System of 6 linear equations, Cramer's rule, need help with notation.

• January 17th 2013, 06:24 AM
MissTAP
System of 6 linear equations, Cramer's rule, need help with notation.
I don't have a particular problem to solve, but I need help with understanding the notation I have found in an academic paper.

I have a system of linear equations which each take the form:

pi xi r1 + pi yi r2 - pi u + qi xi r4 + qi yi r5 - qi v + xi x + yi y - w/2 + mi = 0 (for i=1-6)

Where mi=((Li)^2- (xi)^2- (yi)^2- (pi)^2- (qi)^2 )/2

u=r1x+r2y+r3z
v=r4x+r5y+r6z
w= x^2+ y^2+ z^2

Where: pi, qi, xi, yi, Li and mi are all known quantities.

The paper outlines a method to solve for r1, r2, r4, r5, v, u, w, x, y, z

The paper enters the equations into a 6 x10 matrix and called this matrix 'M'

The following equation then holds true:

M * t = 0

Where t is a 10 x 1 matrix

t = [r1; r2; u; r4; r5; v; x; y; z; 1]

(so all variables in the 'M' matrix are known and we are solving for the variables in the 't' matrix)

The paper then goes on to say that we can solve the system of equations symbolically using Cramer algorithm, regarding r1,r2,r4,r5,u,v as linear unknowns, and obtain the following expressions of those variables with respect to x,y,z.

a0r1 + a11x + a12y + a13w + a14 = 0
a0r2 + a21x + a22y + a23w + a24 = 0
a0u + a31x + a32y + a33w + a34 = 0
a0r4 + a41x + a42y + a43w + a44 = 0
a0r5 + a51x + a52y + a53w + a54 = 0
a0v + a61x + a62y + a63w + a64 = 0

Where

a0 = det(c1,c2,c3,c4,c5,c6)

And

aij = det(c1,...,ci-1,cj+6,ci+1,...,c6)

Now this is where I am getting stuck.

I am unsure of exactly what the last line of notation above means.

I understand that a0 is equal to the determinant of the matrix 'M' when it is reduced to M(6x6).

But what exactly does the next line mean? I dont know how to calculate the coefficients aij.

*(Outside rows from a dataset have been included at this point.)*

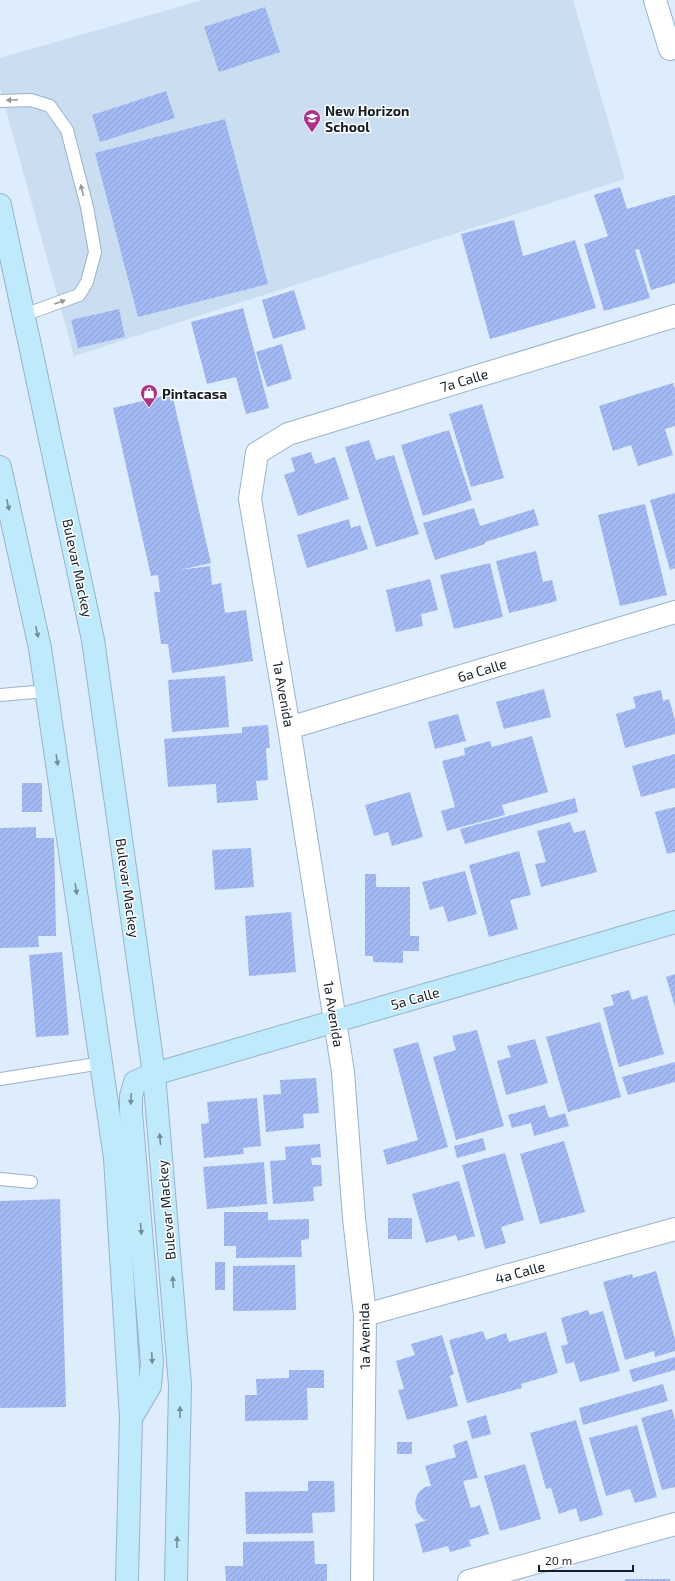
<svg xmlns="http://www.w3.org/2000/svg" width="675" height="1581" font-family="'Exo 2',sans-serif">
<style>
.built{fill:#cbddf1}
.building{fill:url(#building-hatch)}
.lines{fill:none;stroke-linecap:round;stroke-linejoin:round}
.lane-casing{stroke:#99b2cc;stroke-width:14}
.street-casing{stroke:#99b2cc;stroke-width:24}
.secondary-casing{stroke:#99b2cc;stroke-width:24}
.lane{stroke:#fff;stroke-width:12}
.street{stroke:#fff;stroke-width:22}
.secondary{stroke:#bfeafb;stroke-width:22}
.oneway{fill:#969a9e}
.oneway2{fill:#728e9c}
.labels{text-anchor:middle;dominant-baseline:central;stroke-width:3;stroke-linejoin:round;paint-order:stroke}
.poi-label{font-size:14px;font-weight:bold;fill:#151e28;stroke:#fff;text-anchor:start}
.street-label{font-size:14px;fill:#151e28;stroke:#fff}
</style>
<defs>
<pattern id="building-hatch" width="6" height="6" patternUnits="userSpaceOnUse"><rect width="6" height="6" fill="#a2b9f4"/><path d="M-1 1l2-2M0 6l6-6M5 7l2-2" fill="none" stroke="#8b9fd1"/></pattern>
</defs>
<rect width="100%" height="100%" fill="#ddedfd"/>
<path class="built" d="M203 0H573L625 179 74 356 0 88V58Z"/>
<path class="building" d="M265 7 280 52 219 72 204 27Z
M166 91 175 118 100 142 92 115Z
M225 119 268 284 138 317 95 153Z
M620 187 627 209 675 195V283L651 290 639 249 635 250 650 298 604 311 584 244 608 236 594 195Z
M514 220 523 256 575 240 596 308 490 339 461 234Z
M294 290 306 329 273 339 262 300Z
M243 308 269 408 246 414 236 377 207 384 191 322Z
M119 309 125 337 78 348 71 320Z
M282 344 292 379 267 387 256 352Z
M673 383 675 389V426L665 429 673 455 638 466 631 445 613 451 599 406Z
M172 394 211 563 179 570 210 566 212 585 221 583 225 613 246 610 253 661 172 673 168 644H161L154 592H160L158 575 151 576 113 408Z
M482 404 504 478 471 487 449 414Z
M449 430 472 500 423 516 401 445Z
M369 440 376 460 394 455 419 534 376 547 345 447Z
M311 452 315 464 335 457 349 499 298 516 284 475 295 471 291 458Z
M675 493V568L670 570 650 500Z
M645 504 667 595 620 606 598 515Z
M474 508 480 526 534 509 539 525 485 542V544L435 560 423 523Z
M349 519 351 528 360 525 368 549 307 568 297 535Z
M536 551 543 582 552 580 557 601 509 613 496 561Z
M490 563 503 617 454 629 440 575Z
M430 579 438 610 421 614 423 626 396 632 386 590Z
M225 676 229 727 172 732 168 680Z
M544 689 551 717 504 729 496 702Z
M661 690 663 701 669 699 675 720V734L625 748 616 714 636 708 633 697Z
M458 714 466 741 435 749 428 722Z
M268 725 270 748H266L268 780 256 781 258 800 217 803 216 784 168 787 164 739 242 733V727Z
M532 736 548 792 502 805 505 815 447 831 441 811 455 807 442 761 465 755 464 748 490 741 492 747Z
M675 754V788L641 797 632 766Z
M22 783H42V812H22Z
M410 792 423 837 392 846 388 832 374 836 365 805Z
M575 798 578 812 465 844 460 829Z
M675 807V852L667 854 655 812Z
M570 822 574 833 585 830 597 872 541 887 535 864 546 862 537 831Z
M36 827V838H54L56 936H38L39 947 0 948V828Z
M251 848 254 887 215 890 212 850Z
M519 851 531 895 510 900 518 929 489 937 469 865Z
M465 871 477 914 448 922 443 906 430 910 422 882Z
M365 874H376V887H410V936H419V951H403V963L373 962V956H365Z
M291 912 296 972 249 976 245 916Z
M62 952 69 1035 36 1037 29 955Z
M675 974V1007L666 977Z
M629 990 632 1000 647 995 664 1054 619 1067 603 1008 614 1005 611 995Z
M600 1022 621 1097 568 1112 546 1037Z
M477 1030 504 1126 456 1140 433 1057 456 1050 452 1036Z
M535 1039 548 1083 506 1095 497 1061 511 1057 507 1046Z
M418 1042 448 1147 387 1165 383 1150 418 1140 393 1049Z
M675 1062V1082L628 1095 622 1077Z
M316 1078 319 1113 303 1114 304 1128 266 1132 263 1095 281 1094 280 1080Z
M257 1098 261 1146 243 1148 244 1154 204 1158 201 1124 209 1123 207 1102Z
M545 1105 549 1118 565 1113 569 1126 534 1136 531 1123 512 1128 508 1115Z
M483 1138 486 1150 457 1158 454 1146Z
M564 1141 585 1212 540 1224 520 1154Z
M320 1144 321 1157 311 1158 312 1165H321L322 1186 313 1187 314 1201 273 1204 270 1161 286 1160 285 1147Z
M505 1153 524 1220 501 1227 506 1243 485 1249 462 1165Z
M264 1162 267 1204 207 1209 203 1167Z
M459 1181 475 1236 458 1241 456 1235 426 1243 412 1194Z
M60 1199 66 1407 0 1408V1201Z
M224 1212H268V1220L309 1219V1239L301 1240 302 1257 236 1258V1246H224Z
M388 1218H412V1239H388Z
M215 1262H225V1290H215Z
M295 1265 296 1310 233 1311V1266Z
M656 1271 675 1339V1351L655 1357 654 1351 625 1360 603 1282 632 1274 633 1278Z
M588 1310 590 1315 603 1311 620 1371 580 1382 574 1362 566 1364 561 1346 568 1344 561 1318Z
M483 1331 486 1340 506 1333 509 1342 546 1332 558 1373 521 1384 522 1388 467 1403 449 1340Z
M442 1335 454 1374 450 1376 458 1406 407 1420 398 1390 404 1389 396 1361 415 1355 411 1344Z
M675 1357V1370L633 1382 629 1370Z
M289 1370H324V1388H307L308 1420 245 1421V1395H257L256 1379 289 1378Z
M663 1384 668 1401 583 1425 579 1408Z
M672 1409 675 1420V1487L662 1490 641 1418Z
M486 1415 491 1434 472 1439 467 1421Z
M576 1420 603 1515 580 1522 576 1508 559 1514 551 1488 546 1489 530 1433Z
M637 1425 657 1497 635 1503 630 1489 606 1496 589 1438Z
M467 1440 478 1478 463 1481 471 1508 480 1505 489 1534 469 1540 471 1546 450 1552 448 1546 423 1553 415 1524 427 1520 423 1519 417 1512 415 1502 418 1493 425 1487 431 1486 425 1466 456 1457 453 1445Z
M397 1442H412V1454H397Z
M525 1464 541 1519 500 1531 484 1476Z
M308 1481H334L335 1512 312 1513 313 1533 246 1534 245 1492 308 1491Z
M314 1541 315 1564H327V1581H226L225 1566H243V1542Z
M625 1579H670V1581H625Z"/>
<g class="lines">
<defs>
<path id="lane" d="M0 101 31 100 50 106 67 130 87 207 95 252 87 282 79 295 24 315
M0 695 46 691
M0 1079 102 1063
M0 1179 31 1182"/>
<path id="street" d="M655 0 670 49
M289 728 675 612
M365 1315 675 1229
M362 1581 365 1315 354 1218 343 1072 289 728 250 499 257 453 288 434 675 316
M469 1581 675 1524"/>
<path id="secondary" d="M0 205 93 640 154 1074 180 1385 176 1581
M0 467 40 648 115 1158 131 1418 127 1581
M131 1418 150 1386 152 1362 131 1112V1096L135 1082 154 1074 675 922"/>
</defs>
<use href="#lane" class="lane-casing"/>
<use href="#street" class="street-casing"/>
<use href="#secondary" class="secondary-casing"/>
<use href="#lane" class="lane"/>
<use href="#street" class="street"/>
<use href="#secondary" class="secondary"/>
</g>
<defs><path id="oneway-solid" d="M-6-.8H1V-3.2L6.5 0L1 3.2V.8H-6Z"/></defs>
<g class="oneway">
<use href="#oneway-solid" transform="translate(12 100) rotate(178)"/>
<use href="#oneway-solid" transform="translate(82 190) rotate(-104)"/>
<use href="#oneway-solid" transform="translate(60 302) rotate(-20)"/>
</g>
<g class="oneway2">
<use href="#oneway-solid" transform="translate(8 505) rotate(77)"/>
<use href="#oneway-solid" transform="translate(37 632) rotate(77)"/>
<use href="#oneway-solid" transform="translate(57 760) rotate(81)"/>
<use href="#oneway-solid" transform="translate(76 889) rotate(81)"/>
<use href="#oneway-solid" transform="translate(131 1099) rotate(93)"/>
<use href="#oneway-solid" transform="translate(160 1139) rotate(-95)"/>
<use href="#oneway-solid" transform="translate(141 1229) rotate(85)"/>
<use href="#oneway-solid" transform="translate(173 1282) rotate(-94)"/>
<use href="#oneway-solid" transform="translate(152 1358) rotate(87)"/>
<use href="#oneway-solid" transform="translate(180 1412) rotate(-89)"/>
<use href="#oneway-solid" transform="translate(177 1542) rotate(-89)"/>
</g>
<defs>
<symbol id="school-pin" viewBox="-11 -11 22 30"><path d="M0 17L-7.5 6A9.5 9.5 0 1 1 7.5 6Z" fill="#aa3288" stroke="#fff"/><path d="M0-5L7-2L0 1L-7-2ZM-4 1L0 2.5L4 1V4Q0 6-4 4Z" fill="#fff"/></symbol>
<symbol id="shop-pin" viewBox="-11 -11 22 30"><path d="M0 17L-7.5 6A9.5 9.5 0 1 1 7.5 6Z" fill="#aa3288" stroke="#fff"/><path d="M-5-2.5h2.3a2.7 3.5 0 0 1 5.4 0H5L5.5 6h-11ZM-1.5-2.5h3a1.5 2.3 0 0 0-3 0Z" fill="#fff"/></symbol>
</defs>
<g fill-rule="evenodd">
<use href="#school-pin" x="302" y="108" width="20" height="27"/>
<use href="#shop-pin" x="139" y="383" width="20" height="27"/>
</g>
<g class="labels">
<g class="poi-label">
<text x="325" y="110">New Horizon<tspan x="325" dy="16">School</tspan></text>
<text x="162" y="393">Pintacasa</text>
</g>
<g class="street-label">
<text transform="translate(464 380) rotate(-17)">7a Calle</text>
<text transform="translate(78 568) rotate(78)">Bulevar Mackey</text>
<text transform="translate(482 670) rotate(-17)">6a Calle</text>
<text transform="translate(284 694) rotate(80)">1a Avenida</text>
<text transform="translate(128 888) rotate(82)">Bulevar Mackey</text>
<text transform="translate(415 998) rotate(-16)">5a Calle</text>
<text transform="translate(334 1014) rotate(81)">1a Avenida</text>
<text transform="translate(166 1210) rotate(-95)">Bulevar Mackey</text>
<text transform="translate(520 1272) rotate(-15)">4a Calle</text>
<text transform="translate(364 1336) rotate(-91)">1a Avenida</text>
</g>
</g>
<path d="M539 1565v6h94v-6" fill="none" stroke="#151e28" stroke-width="2"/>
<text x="545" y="1565" font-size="12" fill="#151e28" stroke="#ffffff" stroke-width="3" paint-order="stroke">20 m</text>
</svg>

If was looking for the coefficient a11 for instance would this constitute the following matrix:

aij = det(c1,...,ci-1,cj+6,ci+1,...,c6)
a11 = det(c1,..., c0,c7,c2,...,c6) ??????

There is no column C0 is there? And I'm unsure of what columns of the matrix go into the two gaps.

Could somebody please help, I'm sure this must be relatively easy for somebody who works with this notation all the time, but I dont understand.

Thank you

MissTAP
• January 17th 2013, 12:27 PM
Deveno
Re: System of 6 linear equations, Cramer's rule, need help with notation.
ok, let me see if i can unravel this for you. our system of equations is:

Mt = 0 (your equations seem to be missing something (i don't see a "z term")).

as it stands, this system is "under-determined" we have 10 variables to solve for, and only 6 equations.

so what we are going to do is create a bunch of 6x6 matrices from M, and calculate their determinants. the first matrix, $A_0$ will just be the first 6 columns of M. this represents our "baseline" (pretending x,y and z aren't a part of our system).

to calculate $a_{ij} = det(M_{ij})$ you need to know how to form the 6x6 matrix $M_{ij}$. basically this is a choice of "which 6 columns (of M) to use".

according to your description, for $a_{11}$ we would have:

$a_{11} = \det(c_7,c_2,c_3,c_4,c_5,c_6)$ (we use column 7 of M in place of column 1 of M...the "i" tells us which column of $A_0$ to omit, and the "j" tells us which one we're going to replace it with: the j+6-th column of M).

as another example, we have:

$a_{23} = \det(c_1,c_9,c_3,c_4,c_5,c_6)$ (we use column 9 of M in place of column 2 of M).

we have 6 possible columns of $A_0$ to replace (one of the first 6 columns of M), and 4 possible columns to use instead (columns 7 through 10 of the original M), giving us 24 determinants to calculate.

this is going to give a system of 6 equations in 4 unknowns ("over-determined") which (if consistent, and it should be, if the original system is) is now certainly solvable.